A omissão por parte de um magistrado do Ministério Público (MP) de Guimarães, ao não inquirir as únicas vítimas de um tiroteio, no Bairro das Enguardas, em Braga, comprometeu, em definitivo, a única prova testemunhal que se pensava existir no processo do Grupo do Fujacal, cujos três arguidos começaram a ser julgados esta segunda-feira, deixando assim a procuradora do MP neste julgamento em apuros para obter a condenação dos suspeitos.
Isto porque as vítimas, três jovens irmãos residentes no Bairro das Enguardas, por razões desconhecidas, deram o dito por não dito, negando agora no julgamento tudo aquilo que haviam declarado na Polícia Judiciária (PJ), ficando os três juízes do Tribunal Coletivo com as ‘mãos atadas’, no que diz respeito à prova testemunhal, porque as declarações de uma testemunha não podem ser contraditadas entre o que afirmou num inquérito criminal e no julgamento, se não tiverem sido prestadas perante um magistrado.
Ora, acontece que, sendo apenas prestadas a uma força policial, neste caso na PJ de Braga, para que essas declarações tivessem valor jurídico para produzir prova durante o julgamento, era preciso autorização dos arguidos, o que já não era preciso se tivesse um magistrado, o titular do processo, neste caso Ricardo Tomás, inquirido as vítimas, depois de terem sido ouvidas na PJ, o que o procurador não fez.
Como esta segunda-feira, na primeira sessão do julgamento, o advogado dos três arguidos, Tiago Ferreira Freitas, não autorizou que tais declarações fossem contraditadas, a procuradora, Joana Piloto, ficou com as supostas vítimas a dizerem que afinal não foram atropeladas e que os tiros não foram disparados na sua direção, nem à queima-roupa.
Nesta ocasião, todos os magistrados, os três juízes e a procuradora do MP, perceberam a omissão que vinha de trás e que nem sequer podem processar as testemunhas por falsas declarações.
O procurador titular do inquérito, Ricardo Tomás, do DIAP de Guimarães, entendeu que não seria necessário inquirir as três testemunhas para validar as suas declarações na PJ de Braga, pelo que tendo sido somente prestadas a uma força policial, o próprio Tribunal não poderá sequer delas tomar conhecimento, explicou o juiz-presidente, Marco Martins.
Os incidentes nas Enguardas
Em causa está a provocação do Grupo do Fujacal a pintar o nome do seu bairro num bloco do Bairro das Enguardas, rasurando ao mesmo tempo a inscrição Enguardas Bronx, o que levou três irmãos ali residentes a reagir.

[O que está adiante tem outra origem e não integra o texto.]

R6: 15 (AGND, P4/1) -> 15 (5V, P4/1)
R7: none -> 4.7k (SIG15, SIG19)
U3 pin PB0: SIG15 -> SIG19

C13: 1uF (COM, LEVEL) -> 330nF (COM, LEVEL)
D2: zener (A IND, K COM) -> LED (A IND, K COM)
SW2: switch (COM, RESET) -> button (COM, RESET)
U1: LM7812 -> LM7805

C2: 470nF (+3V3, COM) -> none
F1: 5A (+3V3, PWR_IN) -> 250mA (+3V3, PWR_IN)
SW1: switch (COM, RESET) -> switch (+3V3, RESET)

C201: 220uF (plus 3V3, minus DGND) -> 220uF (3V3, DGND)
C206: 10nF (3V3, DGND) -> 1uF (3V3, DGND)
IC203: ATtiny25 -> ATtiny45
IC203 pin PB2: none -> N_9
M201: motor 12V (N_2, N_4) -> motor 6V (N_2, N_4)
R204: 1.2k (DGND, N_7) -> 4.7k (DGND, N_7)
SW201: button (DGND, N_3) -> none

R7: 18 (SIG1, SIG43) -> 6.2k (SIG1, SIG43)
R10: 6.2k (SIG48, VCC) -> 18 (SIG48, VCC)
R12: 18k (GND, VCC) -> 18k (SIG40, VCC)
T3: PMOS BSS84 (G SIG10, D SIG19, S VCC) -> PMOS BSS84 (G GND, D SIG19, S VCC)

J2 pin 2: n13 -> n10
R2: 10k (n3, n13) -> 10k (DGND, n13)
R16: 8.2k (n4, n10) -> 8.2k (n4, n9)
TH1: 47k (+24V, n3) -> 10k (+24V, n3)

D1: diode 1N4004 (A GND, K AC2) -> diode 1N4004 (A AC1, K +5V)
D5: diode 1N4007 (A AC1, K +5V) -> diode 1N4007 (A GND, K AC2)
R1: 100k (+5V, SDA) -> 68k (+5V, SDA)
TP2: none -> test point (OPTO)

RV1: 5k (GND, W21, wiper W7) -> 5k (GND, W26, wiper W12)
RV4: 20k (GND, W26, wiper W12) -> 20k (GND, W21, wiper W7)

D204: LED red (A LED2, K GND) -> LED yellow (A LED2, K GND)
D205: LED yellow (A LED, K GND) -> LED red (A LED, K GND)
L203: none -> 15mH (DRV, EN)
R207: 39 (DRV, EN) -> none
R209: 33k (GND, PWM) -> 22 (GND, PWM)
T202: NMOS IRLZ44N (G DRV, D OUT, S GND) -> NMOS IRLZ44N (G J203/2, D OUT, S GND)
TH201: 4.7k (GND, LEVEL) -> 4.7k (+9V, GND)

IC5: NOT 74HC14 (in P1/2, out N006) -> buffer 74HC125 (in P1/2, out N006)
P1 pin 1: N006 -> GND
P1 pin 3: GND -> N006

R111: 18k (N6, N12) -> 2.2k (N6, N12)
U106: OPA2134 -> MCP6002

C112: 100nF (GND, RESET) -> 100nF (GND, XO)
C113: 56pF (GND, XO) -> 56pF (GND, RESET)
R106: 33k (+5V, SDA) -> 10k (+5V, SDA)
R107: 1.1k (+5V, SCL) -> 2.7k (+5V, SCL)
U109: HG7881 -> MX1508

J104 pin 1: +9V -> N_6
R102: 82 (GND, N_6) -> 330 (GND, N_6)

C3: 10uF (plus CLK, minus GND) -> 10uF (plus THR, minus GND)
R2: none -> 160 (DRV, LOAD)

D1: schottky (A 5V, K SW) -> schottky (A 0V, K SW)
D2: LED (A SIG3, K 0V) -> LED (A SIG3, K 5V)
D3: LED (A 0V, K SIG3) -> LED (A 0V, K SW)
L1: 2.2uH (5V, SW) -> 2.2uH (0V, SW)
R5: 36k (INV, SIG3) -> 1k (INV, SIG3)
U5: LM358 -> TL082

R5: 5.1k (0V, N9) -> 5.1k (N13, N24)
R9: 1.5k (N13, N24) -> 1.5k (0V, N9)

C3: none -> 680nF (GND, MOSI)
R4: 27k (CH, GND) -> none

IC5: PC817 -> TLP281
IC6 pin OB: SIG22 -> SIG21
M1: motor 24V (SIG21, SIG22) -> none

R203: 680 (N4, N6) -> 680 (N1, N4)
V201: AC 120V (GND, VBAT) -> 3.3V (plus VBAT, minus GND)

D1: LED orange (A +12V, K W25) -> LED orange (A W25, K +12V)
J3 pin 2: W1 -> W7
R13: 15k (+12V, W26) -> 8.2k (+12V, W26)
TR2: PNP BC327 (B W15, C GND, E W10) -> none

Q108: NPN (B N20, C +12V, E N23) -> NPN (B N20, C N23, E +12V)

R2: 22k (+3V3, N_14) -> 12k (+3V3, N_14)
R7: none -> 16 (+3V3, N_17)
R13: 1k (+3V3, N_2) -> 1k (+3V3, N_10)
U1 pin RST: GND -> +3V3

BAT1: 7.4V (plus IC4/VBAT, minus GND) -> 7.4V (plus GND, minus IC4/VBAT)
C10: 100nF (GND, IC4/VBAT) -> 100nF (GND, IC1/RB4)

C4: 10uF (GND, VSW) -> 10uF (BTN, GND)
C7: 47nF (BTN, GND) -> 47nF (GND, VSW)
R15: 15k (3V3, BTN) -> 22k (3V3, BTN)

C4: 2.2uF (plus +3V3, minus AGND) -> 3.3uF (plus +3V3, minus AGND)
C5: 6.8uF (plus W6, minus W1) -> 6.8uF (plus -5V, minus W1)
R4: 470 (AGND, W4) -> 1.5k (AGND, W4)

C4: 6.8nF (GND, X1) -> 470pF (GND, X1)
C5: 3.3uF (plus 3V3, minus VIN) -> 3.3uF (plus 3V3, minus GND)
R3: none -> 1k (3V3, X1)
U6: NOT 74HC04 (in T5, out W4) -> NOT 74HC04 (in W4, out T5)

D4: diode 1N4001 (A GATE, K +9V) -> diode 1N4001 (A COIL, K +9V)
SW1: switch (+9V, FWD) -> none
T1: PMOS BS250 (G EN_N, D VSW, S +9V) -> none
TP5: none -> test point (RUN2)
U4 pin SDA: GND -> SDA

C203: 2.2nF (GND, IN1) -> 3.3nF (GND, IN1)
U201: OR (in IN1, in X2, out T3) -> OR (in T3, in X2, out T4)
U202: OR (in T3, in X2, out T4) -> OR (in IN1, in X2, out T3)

Foram feitos pelo menos dois disparos contra esses mesmos moradores, por parte dos elementos do Fujacal, Davide Chilombo Portela, Rilker Richard Almeida e Henrique de Lima Marquês, o que foi admitido por estes dois últimos.
O primeiro optou por não prestar declarações, a não ser para desmentir as alegadas ameaças de Rilker a um agente da PSP, o que faz igualmente parte do processo, relativo à incursão abrupta de membros do Fujacal nas Enguardas, a 18 de março de 2021.
No julgamento foi ouvido o inspetor Milton Trigo, da PJ de Braga, que tal como todos os arguidos, relativizou a situação, afirmando que a comunicação social foi quem empolou a alegada guerra entre bairros rivais, Fujacal versus Enguardas, revelando que os factos mais graves foram em setembro de 2020, quando “poderia ter havido meia dúzia de mortes”, o que tem a ver com um ataque a tiro, perpetrado no Fujacal, pelo Grupo das Enguardas.
A apreciação neste julgamento sobre a guerra dos grupos rivais de Braga, o do Fujacal e o das Enguardas, está muito condicionada, porque apesar dos incidentes de 18 de março de 2021 incluirem, no espaço de meia dúzia de minutos, segundo as contas da PSP de Braga, um tiroteio que se seguiu em Nogueira, a separação dos processos por parte do mesmo DIAP do MP de Guimarães, não permite uma visão de conjunto do problema.
Houve sucessivos tiroteios, todos em Braga, mas os processos foram autonomizados, levando a que haja um julgamento por cada.